# Are air bubblers really necessary?



## woadito (Jan 12, 2012)

I have a 55G 48" tank that runs on emperor400 and AC70. Would I be able to get away with not having and air bubbler? I plan on keeping around 20 fishes (5 red zebras and 15 demasonis)....


----------



## Anoobias (Feb 16, 2012)

I dont use one in a tank that is the same size with almost same stocking (more dems and also 6 labs)

I do also use a powerhead with sponge prefilter for extra water movement

You might want to consider a few more dems, i didnt have alot of luck until i breached 20


----------



## george (Apr 11, 2009)

As long as you have enough surface movement, you are fine. When the water from from HOB falls into the tank, enough oxygen is brought into the water column.


----------



## kuopan (Sep 6, 2010)

should be fine... i agree that hob filter will provide enough oxygen when water does fall into the tank. 

if you want more airation and don't want to buy an air pump, i suggest buying a powerhead. most powerheads have a tube that allow it shoot out air bubbles. that will give you both water circulation as well as airation. 
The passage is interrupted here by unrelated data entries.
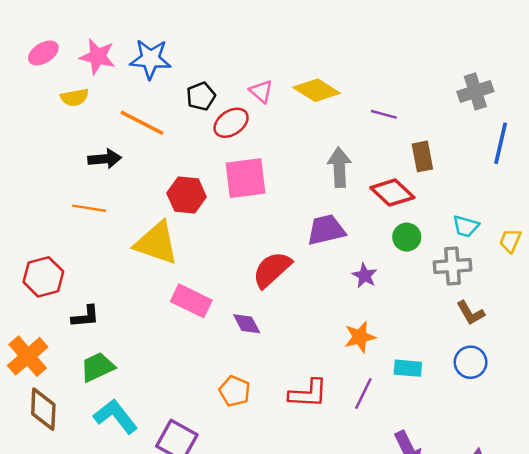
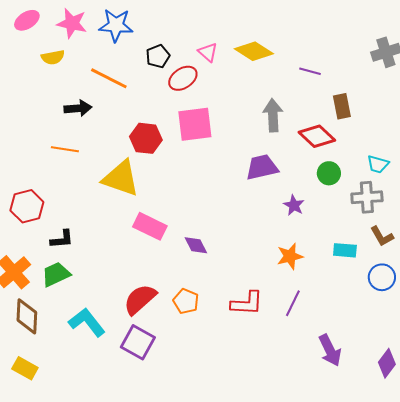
red semicircle: (272, 270) -> (140, 299), moved
green trapezoid: (97, 367) -> (56, 274), moved
cyan rectangle: (408, 368) -> (345, 250), moved

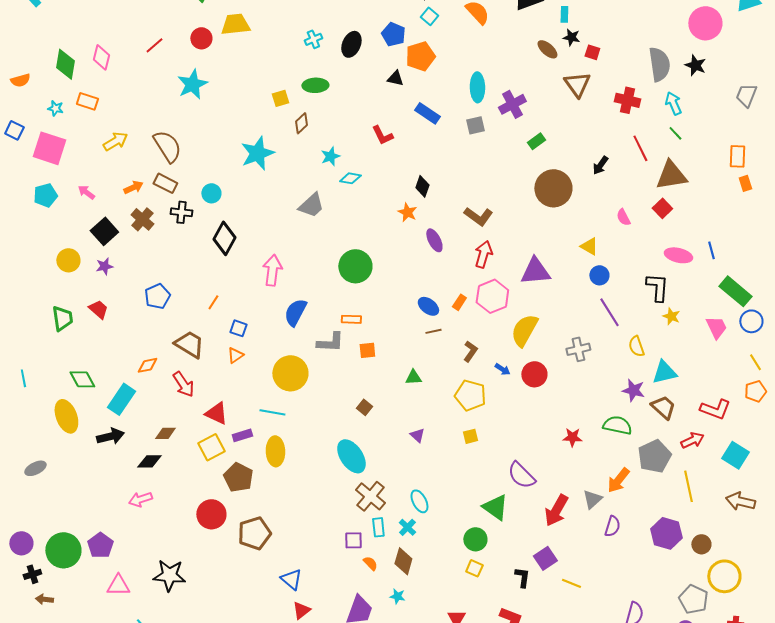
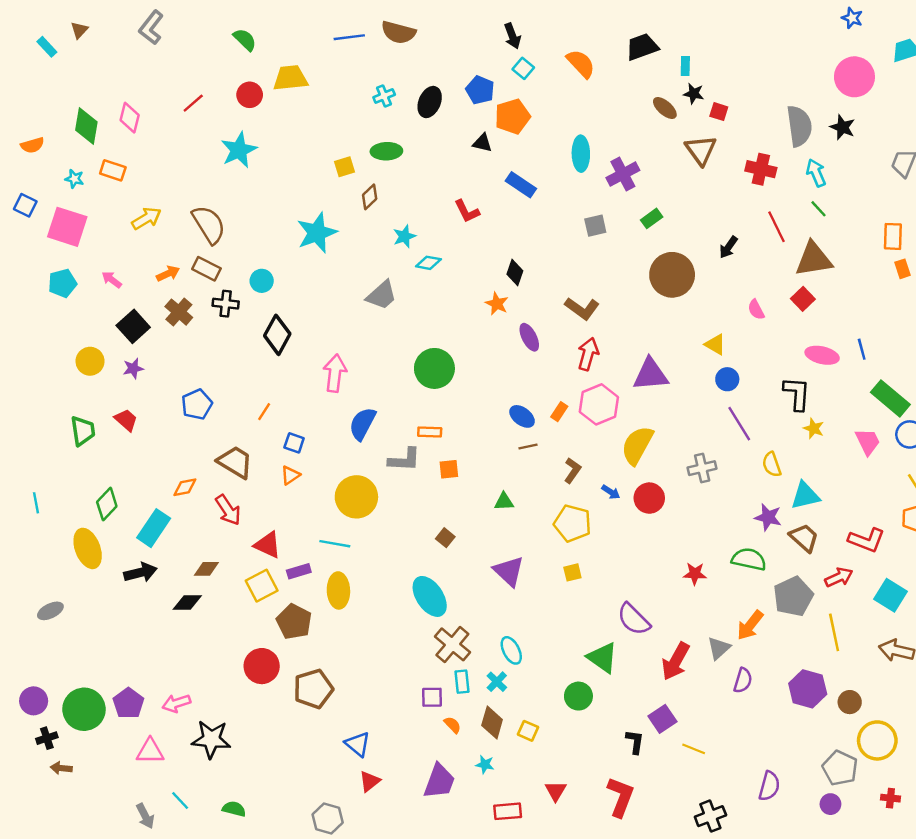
gray square: (475, 125) -> (595, 226), moved
green diamond: (82, 379) -> (107, 504), turned 72
purple triangle: (417, 435) -> (509, 571), size x1.8
pink arrow: (140, 499) -> (176, 703), moved
yellow square: (474, 568) -> (528, 731), moved

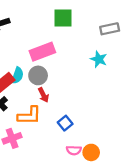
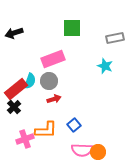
red arrow: (43, 95) -> (54, 99), turned -80
orange L-shape: (29, 116) -> (46, 130), moved
pink semicircle: (74, 150) -> (82, 150), size x1.5

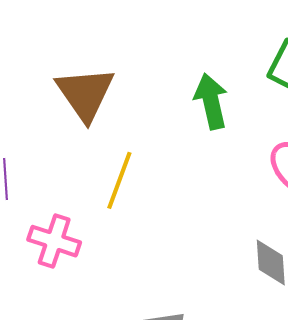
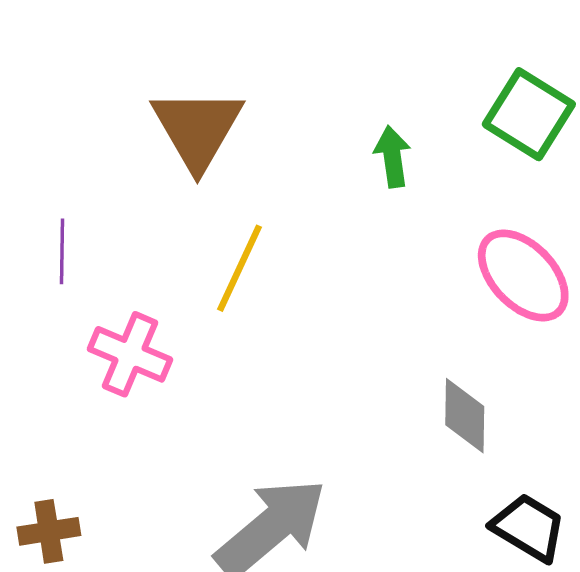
green arrow: (211, 101) -> (392, 157), size x0.7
air bubbles matter most if you are keeping the water at a higher temperature and therefore more oxygen is required.


----------



## Darkblade48 (Jan 28, 2008)

You should be fine without an airpump/airstone.
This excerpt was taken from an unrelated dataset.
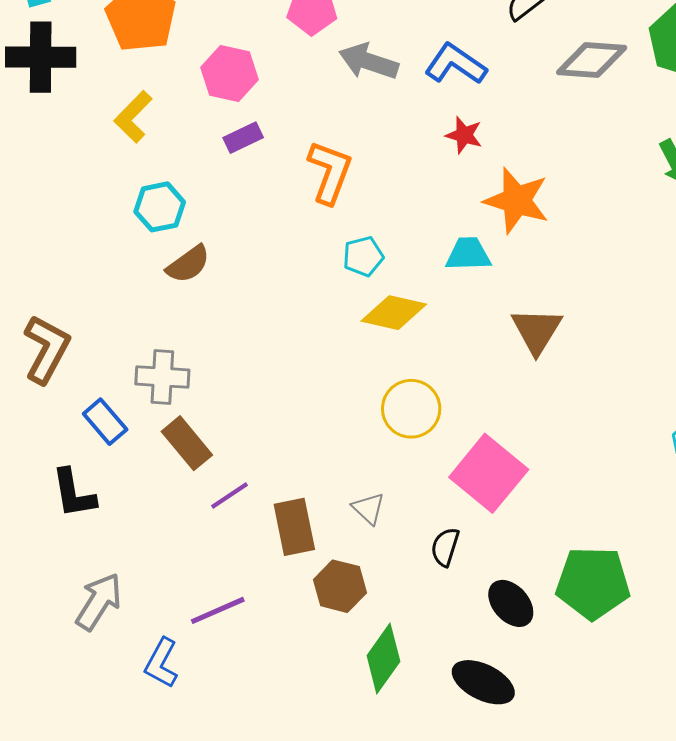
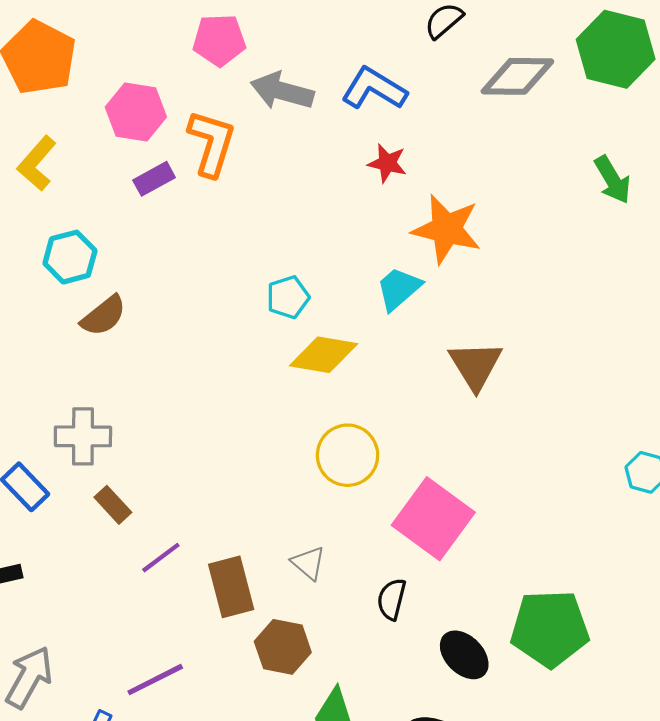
orange L-shape: (330, 172) -> (212, 143), moved
cyan trapezoid: (468, 254) -> (399, 289), turned -36
brown rectangle: (187, 443) -> (113, 505), size x0.7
Also, just to clarify, an airpump does not introduce oxygen into the aquarium directly (neither does a powerhead). The agitation of the surface of the water increases the surface area that is available for gas exchange, allowing oxygen to diffuse from the atmosphere into the water.


----------



## woadito (Jan 12, 2012)

So whats the minimun output should I be looking at if I do buy a powerhead for my 55G tank? My main concern about airbubblers are the noise so I want a powerhead that will provide just enough water circulation for my tank and will not be as loud as air bubblers.


----------



## kuopan (Sep 6, 2010)

Hi Woadito,

We meet again, lol..

I usually go a bit over the recommended GPH for my tank size. I figure a bit extra water circulation is never a bad thing. In addition, if you ever upgrade your tank, you won't need to upgrade your powerhead. = )



woadito said:


> So whats the minimun output should I be looking at if I do buy a powerhead for my 55G tank? My main concern about airbubblers are the noise so I want a powerhead that will provide just enough water circulation for my tank and will not be as loud as air bubblers.


----------